The Chinese group, the minister said, also got a conditional green signal, but negotiation is going on.
Investors from both Japan and China are eyeing power plants with 3000MW capacity at Maheshkhali with plans to utilise the potential of the Bay island, he said and also pointed out Japan’s involvement with the port development.
Earlier, the minister had a meeting with the newly appointed Indian High Commissioner in Bangladesh, Harsh Vardhan Shringla, discussing present state of relations and bilateral issues as the country at present enjoys good relations. Also, the country has large bilateral economic and development programs with the neighbour.
With the signing of a new agreement on about US$ 2.0 billion LoC (line of credit) very recently, the total amount of credits in the pipeline amounted to three billion Indian rupees.

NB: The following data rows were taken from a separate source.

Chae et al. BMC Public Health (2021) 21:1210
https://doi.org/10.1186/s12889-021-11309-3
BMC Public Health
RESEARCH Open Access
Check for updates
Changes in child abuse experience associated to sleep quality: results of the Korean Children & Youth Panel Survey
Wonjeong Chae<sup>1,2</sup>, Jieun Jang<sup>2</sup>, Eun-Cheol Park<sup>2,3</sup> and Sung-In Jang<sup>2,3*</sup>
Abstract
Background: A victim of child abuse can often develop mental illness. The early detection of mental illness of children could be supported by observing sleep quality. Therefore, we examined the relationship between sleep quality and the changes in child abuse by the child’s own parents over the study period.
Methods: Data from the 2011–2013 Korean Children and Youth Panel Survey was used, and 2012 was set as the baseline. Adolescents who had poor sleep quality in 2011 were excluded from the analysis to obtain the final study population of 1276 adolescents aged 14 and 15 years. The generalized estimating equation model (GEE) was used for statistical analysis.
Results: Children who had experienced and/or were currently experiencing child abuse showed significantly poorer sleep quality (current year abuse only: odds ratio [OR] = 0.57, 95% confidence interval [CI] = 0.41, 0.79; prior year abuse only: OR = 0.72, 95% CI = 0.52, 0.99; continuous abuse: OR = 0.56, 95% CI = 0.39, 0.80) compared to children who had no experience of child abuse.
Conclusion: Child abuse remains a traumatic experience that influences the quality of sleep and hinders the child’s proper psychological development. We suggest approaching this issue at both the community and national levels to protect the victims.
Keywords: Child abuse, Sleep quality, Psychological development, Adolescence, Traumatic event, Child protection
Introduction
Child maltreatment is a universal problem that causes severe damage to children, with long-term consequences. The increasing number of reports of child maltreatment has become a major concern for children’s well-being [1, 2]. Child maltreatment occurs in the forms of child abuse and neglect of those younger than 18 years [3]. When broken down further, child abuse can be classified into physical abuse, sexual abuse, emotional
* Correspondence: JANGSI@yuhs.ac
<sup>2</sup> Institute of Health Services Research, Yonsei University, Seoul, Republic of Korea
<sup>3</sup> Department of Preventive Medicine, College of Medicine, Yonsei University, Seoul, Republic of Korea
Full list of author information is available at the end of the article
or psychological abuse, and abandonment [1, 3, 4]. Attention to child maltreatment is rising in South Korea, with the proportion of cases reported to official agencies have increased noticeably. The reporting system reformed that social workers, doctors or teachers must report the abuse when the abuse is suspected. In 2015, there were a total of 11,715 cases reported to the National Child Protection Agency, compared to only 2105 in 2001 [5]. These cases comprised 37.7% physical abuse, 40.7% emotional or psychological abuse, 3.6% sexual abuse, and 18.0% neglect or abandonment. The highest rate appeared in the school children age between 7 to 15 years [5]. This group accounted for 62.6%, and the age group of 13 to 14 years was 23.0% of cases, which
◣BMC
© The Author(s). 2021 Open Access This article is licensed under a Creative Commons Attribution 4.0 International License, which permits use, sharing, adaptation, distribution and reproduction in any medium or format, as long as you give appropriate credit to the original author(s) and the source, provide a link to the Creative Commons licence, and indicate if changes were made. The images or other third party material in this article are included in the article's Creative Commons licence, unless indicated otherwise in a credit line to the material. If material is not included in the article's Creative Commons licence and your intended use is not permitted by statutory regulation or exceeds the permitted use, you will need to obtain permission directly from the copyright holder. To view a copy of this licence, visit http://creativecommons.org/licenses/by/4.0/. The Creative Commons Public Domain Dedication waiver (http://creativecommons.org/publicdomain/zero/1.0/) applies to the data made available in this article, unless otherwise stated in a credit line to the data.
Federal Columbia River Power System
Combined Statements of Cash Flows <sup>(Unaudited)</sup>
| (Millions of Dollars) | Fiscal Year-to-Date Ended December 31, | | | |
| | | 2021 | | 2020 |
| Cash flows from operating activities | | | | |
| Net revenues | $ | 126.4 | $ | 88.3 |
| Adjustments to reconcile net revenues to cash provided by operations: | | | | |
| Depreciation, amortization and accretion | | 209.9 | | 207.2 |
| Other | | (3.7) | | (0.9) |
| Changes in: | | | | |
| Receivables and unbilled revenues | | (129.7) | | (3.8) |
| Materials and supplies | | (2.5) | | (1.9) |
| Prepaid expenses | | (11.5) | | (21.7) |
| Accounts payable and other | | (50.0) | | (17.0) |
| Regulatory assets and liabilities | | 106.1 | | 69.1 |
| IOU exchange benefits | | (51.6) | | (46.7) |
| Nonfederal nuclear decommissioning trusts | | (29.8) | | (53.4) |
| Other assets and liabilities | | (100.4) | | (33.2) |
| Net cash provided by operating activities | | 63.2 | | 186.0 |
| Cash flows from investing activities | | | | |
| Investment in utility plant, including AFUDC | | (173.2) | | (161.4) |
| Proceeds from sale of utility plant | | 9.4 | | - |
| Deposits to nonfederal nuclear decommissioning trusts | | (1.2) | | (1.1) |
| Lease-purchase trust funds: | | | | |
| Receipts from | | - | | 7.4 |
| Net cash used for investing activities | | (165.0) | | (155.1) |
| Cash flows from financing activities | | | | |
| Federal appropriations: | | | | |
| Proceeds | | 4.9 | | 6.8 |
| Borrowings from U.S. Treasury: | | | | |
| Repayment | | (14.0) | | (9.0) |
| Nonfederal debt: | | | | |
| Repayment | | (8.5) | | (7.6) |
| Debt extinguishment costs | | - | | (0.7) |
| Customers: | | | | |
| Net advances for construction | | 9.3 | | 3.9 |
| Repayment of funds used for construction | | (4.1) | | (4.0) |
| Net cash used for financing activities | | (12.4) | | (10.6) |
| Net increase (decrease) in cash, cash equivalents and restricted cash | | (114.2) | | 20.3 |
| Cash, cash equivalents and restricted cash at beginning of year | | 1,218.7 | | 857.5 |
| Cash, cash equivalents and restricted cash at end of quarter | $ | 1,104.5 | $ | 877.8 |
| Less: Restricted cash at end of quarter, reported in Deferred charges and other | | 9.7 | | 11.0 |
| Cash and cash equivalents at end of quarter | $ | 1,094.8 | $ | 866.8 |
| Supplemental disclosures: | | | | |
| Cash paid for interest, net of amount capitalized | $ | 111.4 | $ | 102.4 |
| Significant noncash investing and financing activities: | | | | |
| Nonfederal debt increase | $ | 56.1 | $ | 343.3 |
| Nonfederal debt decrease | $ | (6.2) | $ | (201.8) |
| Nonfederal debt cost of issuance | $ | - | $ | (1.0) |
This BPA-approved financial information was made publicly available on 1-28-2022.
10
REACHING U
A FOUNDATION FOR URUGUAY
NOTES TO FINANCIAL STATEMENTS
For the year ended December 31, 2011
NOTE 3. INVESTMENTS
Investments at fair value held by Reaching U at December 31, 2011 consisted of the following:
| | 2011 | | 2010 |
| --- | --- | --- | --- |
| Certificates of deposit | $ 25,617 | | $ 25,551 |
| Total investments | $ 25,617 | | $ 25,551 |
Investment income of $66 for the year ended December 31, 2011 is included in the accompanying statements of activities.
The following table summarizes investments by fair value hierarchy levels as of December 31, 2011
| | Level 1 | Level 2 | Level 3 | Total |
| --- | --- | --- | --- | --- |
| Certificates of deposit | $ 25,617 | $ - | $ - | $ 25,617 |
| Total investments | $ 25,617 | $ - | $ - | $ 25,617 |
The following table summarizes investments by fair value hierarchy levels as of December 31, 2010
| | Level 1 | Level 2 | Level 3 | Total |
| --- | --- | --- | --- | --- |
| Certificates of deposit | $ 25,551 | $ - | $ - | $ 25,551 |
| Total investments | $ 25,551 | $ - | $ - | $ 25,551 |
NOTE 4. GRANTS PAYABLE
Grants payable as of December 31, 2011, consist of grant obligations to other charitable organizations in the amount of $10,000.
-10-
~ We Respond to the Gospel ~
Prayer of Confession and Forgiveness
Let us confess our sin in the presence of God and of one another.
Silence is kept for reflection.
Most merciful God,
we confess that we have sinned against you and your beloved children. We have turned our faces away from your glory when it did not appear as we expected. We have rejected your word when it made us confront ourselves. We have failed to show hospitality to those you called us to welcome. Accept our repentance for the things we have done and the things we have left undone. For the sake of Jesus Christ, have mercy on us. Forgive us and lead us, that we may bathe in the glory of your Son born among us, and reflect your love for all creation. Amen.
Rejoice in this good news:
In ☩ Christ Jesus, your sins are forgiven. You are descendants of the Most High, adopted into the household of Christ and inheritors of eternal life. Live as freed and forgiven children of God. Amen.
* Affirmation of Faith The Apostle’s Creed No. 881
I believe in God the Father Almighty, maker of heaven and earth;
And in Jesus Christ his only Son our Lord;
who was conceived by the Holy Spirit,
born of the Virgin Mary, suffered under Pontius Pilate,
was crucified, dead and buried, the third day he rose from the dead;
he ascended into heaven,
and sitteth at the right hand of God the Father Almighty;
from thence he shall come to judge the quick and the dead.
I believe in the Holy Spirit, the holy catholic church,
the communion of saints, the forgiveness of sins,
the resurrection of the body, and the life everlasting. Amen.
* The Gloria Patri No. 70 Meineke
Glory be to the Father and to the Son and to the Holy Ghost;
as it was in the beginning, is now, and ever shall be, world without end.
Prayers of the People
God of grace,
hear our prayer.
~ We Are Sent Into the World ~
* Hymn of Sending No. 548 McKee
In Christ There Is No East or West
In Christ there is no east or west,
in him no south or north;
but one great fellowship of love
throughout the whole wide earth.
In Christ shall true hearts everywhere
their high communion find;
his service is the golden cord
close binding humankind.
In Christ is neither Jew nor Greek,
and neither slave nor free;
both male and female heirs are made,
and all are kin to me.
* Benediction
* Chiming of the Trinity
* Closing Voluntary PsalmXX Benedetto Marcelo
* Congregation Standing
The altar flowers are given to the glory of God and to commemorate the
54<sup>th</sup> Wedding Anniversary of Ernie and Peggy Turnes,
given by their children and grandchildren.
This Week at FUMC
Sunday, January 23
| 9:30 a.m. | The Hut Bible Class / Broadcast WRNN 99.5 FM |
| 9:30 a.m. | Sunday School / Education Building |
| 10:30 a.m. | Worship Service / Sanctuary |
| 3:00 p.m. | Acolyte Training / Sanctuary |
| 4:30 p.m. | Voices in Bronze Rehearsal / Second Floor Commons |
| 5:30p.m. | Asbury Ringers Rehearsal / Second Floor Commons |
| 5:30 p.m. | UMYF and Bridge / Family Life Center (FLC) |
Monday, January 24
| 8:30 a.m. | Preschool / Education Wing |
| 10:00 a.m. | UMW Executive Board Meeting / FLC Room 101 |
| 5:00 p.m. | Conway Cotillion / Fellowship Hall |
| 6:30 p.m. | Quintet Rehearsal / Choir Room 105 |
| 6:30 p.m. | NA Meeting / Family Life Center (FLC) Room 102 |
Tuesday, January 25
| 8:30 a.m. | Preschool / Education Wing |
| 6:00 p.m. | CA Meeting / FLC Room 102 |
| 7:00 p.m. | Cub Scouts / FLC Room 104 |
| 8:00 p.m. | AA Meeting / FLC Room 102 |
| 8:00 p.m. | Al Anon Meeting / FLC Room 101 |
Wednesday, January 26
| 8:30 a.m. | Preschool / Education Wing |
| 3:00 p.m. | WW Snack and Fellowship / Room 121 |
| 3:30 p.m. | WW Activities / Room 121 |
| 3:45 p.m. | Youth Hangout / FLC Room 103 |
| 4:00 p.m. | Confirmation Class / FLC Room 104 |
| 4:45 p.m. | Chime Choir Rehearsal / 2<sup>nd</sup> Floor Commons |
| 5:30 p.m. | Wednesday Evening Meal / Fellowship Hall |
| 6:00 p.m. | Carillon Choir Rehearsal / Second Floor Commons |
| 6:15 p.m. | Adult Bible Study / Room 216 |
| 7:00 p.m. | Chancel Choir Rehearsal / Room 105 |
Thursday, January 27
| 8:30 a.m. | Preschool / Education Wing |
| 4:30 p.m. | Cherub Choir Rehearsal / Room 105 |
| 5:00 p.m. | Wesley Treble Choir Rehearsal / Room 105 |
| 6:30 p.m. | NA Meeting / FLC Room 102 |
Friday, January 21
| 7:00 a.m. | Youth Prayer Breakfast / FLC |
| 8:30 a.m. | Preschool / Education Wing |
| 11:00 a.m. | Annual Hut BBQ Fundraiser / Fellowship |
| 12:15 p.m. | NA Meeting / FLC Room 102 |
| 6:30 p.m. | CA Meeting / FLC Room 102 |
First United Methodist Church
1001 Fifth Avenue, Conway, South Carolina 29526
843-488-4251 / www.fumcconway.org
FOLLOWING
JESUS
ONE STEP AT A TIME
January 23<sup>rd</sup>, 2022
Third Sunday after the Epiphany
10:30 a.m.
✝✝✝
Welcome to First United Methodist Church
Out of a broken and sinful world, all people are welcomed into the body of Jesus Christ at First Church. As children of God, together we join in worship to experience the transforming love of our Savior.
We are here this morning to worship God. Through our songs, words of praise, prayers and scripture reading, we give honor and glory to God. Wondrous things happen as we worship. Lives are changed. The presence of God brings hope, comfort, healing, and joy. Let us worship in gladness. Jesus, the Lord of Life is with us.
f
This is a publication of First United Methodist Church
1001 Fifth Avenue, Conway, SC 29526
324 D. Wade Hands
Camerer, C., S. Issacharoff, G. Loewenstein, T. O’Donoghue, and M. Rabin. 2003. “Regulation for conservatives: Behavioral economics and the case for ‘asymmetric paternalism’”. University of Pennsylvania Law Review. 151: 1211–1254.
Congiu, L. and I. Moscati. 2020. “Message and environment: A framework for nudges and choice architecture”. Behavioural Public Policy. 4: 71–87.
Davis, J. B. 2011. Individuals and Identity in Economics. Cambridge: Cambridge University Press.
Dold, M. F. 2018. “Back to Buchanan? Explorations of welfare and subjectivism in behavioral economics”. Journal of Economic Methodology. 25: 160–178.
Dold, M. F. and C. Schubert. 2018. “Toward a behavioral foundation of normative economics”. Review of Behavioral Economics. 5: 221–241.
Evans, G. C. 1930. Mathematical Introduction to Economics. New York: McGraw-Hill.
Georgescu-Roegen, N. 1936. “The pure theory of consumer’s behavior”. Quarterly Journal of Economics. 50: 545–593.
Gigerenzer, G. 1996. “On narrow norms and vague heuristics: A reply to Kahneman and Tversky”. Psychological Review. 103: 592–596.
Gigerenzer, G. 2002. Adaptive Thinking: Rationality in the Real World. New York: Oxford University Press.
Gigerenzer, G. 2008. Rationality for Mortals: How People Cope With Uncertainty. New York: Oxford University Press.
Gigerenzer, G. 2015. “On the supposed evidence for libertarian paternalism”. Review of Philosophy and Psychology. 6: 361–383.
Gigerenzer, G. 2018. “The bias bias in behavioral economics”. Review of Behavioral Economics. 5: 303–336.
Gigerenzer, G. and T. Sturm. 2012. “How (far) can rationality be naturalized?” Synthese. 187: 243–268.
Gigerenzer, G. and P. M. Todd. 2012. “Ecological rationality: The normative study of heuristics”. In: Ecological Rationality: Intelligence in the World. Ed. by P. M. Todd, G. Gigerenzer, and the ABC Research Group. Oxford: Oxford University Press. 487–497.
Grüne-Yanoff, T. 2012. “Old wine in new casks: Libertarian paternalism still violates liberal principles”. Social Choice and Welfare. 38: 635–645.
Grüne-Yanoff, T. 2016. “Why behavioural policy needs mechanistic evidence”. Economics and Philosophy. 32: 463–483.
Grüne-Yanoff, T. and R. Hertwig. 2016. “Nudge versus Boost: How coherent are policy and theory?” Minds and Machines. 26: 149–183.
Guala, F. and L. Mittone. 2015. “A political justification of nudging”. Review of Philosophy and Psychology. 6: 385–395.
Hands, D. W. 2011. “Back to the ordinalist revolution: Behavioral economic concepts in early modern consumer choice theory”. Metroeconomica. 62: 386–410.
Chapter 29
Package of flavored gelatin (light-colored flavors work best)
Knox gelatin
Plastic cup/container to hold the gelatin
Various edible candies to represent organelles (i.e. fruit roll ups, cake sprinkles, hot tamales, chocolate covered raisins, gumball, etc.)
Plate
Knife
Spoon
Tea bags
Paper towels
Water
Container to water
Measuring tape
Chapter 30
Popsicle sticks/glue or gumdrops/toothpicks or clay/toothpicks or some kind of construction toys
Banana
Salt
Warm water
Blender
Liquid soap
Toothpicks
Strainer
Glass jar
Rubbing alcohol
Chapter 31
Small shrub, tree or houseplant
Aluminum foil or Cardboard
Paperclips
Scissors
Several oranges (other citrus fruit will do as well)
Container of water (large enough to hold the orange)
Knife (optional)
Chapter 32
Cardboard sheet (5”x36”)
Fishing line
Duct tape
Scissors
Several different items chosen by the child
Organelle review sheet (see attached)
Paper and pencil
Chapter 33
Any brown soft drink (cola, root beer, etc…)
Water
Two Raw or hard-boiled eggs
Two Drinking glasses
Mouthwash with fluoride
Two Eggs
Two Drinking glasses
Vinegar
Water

“At present we have 3.0 billion Indian rupees in the pipeline,” said the minister, adding that about 50 per cent of the first LoC credits worth about US$1.0 billion have already been spent.
“The new credit agreement is a little bit different and projects under the credit have already been briefed,” he said, adding that the previous credit line was a flat one where projects were selected later on.
Mr Muhith hoped that the projects under the new credit line would be implemented fast.
Although it was a courtesy call, they discussed cross-border communications and passage as well as power-supply situation between the two countries.
Both sides stressed the need for improvement of the 60-kilometres (km) road from Bhutan to India used mainly for carrying stones.
The government, Muhith said, will import 100 megawatts (MW) of electricity from Palatana power plant in India’s Tripura state in addition to the present cross-border flow of electricity.
“We talked that we may import another 100 MWs from Palatana in addition to this,” he added.
The much-talked-about Rampal power plant also came up for discussion, and Muhith said the project was progressing fast and ready for tendering process.
But it will take about three years to produce power, he added.
“In case of power projects, in future, it will be an integrated grid and transmission,” said the finance minister.
“We will bring power from India, import it from Nepal and Bhutan through India,” he told the press.
But, he said, the situation might be changed when there will be coal-based power in the country. “The first coal-based power may come in 2018-19.”
The minister also held a meeting with Expatriates’ Welfare and Overseas Employment Secretary Begum Shamsun Nahar and discussed how to increase skilled manpower export.
The secretary sought help from the ministry in introducing an international-standard nursing graduation certification programme to train medical manpower for overseas jobs.